The explosion affected some substations of state power distributor Electricity Company of Ghana (ECG) in the region.
The blackout came a few hours after the Power Ministry announced on Wednesday December 30 that the load shedding regime had officially ended.
A statement from the Ministry signed by Kweku Sesah Johnson said: “The Ministry of Power wishes to inform the public that its load-shedding programme, in respect of electricity supply, has been brought to an end.”
“The Ministry takes this opportunity to express its profound gratitude and appreciation to the entire citizenry and residents of Ghana for their forbearance and understanding during those difficult times.
“The Ministry and its agencies wish to assure the public that they shall continue to pursue policies and programmes to consolidate the gains so far made in generation and transmission of electricity for the country,” the statement added.
Class News’ regional correspondent Frank Aboagye reports that some residents are accusing sector Minister Dr Kwabena Donkor of being economical with the truth as far as the lead shedding is concerned. Dr Donkor promised earlier in the year to resign by Thursday December 31 if failed to solve the power crisis. The Ministry’s announcement came a day shy of the Minister’s self-imposed deadline.

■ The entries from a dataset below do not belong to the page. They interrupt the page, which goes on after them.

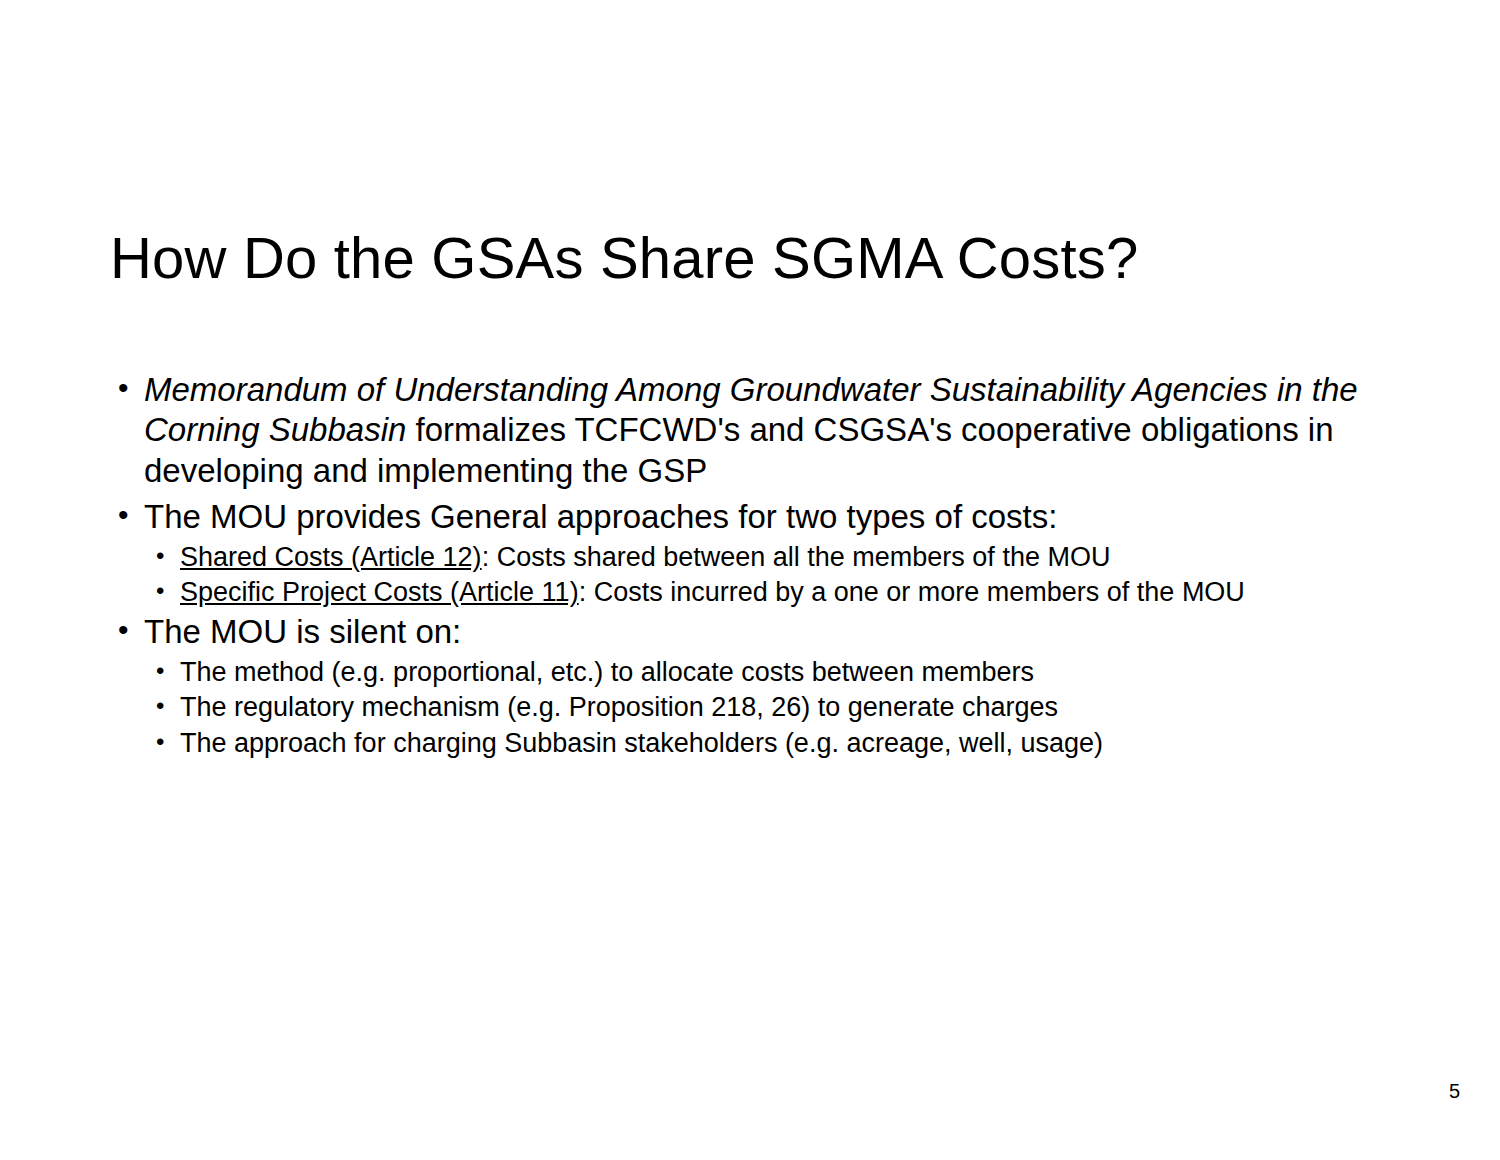How Do the GSAs Share SGMA Costs?
Memorandum of Understanding Among Groundwater Sustainability Agencies in the Corning Subbasin formalizes TCFCWD's and CSGSA's cooperative obligations in developing and implementing the GSP
The MOU provides General approaches for two types of costs:
Shared Costs (Article 12): Costs shared between all the members of the MOU
Specific Project Costs (Article 11): Costs incurred by a one or more members of the MOU
The MOU is silent on:
The method (e.g. proportional, etc.) to allocate costs between members
The regulatory mechanism (e.g. Proposition 218, 26) to generate charges
The approach for charging Subbasin stakeholders (e.g. acreage, well, usage)
5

Some groups such as the Association of Ghana Industries (AGI), Ghana Union of Traders, Ghana (GUTA) and the Africa Centre for Energy Policy (ACEP) have all expressed scepticism about the announced end to the four-year crisis.
Power supply has been regular for the past week in most parts of the country. This is a vast improvement from the load shedding regime where Ghanaians enjoyed power for 12 hours and went off for 24 hours.
However, CEO of Gasop Energy Kojo Poku told Ekow Mensah Shalders on Class91.3fm’s Executive Breakfast Show Thursday that the ease in the crisis could be put down to the fact that many industries, who zap a lot of power, have taken a break to enjoy Christmas and the New Year holidays.
Mr Poku wondered if the regular power supply situation will continue after the mining firms and other manufacturing industries resume work in January.